AML systems development
The addition of cyber elements to the finance industry brings new challenges to traditional AML systems. They began with online banking systems, and quickly evolved to the development of Internet payments and e-money industry. With the rise in ubiquity, there is a corresponding need to protect customers, their funds, and data in the digital space.
What can digital asset exchanges do to better protect their users? Simply put, they need to go the extra mile and spend additional resources to raise their standards higher than required. This is possible through the internal implementation of cybersecurity best practices.
For example, while most regulators do not require it, crypto exchanges can obtain PCI/DSS qualification. These rules are mostly applicable to card payment providers, but also provide an excellent starting point for building a reliable security system in the crypto industry. In addition, crypto service providers need dynamic and experienced cyber teams, top technology, and consistent processes to respond quickly and efficiently to threats. There is much to learn from the payments and e-money industry in this regard.
Add high-quality customer support to the mix and you have a robust platform able to keep up with the fast-paced, progressive strategies of crypto cybercriminals.

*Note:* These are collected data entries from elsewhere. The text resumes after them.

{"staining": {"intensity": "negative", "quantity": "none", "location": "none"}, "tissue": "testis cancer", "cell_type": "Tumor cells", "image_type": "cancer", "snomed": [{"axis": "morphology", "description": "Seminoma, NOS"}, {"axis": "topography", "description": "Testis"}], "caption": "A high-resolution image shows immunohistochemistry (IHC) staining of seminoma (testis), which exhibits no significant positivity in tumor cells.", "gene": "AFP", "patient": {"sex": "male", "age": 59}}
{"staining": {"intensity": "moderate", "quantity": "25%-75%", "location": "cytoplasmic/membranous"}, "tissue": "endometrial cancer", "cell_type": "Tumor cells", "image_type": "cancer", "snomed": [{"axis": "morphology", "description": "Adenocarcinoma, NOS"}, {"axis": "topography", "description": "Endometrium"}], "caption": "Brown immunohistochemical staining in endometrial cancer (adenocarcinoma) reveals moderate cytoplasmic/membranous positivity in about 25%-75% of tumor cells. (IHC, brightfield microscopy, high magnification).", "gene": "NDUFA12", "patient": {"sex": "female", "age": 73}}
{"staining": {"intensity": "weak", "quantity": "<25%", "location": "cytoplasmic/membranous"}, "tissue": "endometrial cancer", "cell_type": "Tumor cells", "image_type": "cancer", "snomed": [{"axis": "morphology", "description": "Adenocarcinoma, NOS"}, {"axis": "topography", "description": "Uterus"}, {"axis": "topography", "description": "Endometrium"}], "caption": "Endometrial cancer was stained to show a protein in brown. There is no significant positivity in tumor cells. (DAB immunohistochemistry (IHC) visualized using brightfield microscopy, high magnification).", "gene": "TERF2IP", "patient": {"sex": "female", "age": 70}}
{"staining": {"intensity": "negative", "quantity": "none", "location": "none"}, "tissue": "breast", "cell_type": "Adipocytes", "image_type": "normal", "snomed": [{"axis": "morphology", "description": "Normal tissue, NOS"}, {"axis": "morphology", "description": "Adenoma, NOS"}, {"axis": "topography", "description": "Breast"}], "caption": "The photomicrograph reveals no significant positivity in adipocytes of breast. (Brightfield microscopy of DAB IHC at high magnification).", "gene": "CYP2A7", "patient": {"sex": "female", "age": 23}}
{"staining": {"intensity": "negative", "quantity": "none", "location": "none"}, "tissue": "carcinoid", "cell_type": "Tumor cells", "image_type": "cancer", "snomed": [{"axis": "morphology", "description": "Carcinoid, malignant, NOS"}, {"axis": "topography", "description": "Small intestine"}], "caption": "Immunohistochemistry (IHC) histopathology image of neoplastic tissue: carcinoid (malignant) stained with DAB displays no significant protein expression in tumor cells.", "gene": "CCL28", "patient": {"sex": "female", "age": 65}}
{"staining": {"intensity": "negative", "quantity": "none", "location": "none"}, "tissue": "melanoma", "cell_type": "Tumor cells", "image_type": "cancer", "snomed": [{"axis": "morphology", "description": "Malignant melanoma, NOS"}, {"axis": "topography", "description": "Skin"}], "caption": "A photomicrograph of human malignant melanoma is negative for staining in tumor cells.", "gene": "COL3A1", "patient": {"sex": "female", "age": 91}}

Fighting a war on the front lines
In our industry, criminals behave just as they have done with traditional financial services for decades. They are quick-witted and will try to attack clients, systems and launder funds using our services.
However, the crypto business maintains a big advantage. The industry is innovative and requires complex solutions. With experience providing top services to customers around the globe, crypto platforms are well prepared to lead the way. This is why they must be part of the forefront in securing and protecting systems from advancing intruders.
The regulation of the crypto industry is currently undergoing a historic transformation. Regulators and service providers are working together to create new structures more suited to digital assets versus legacy financial services. We owe this harmony to the clients and customers we serve.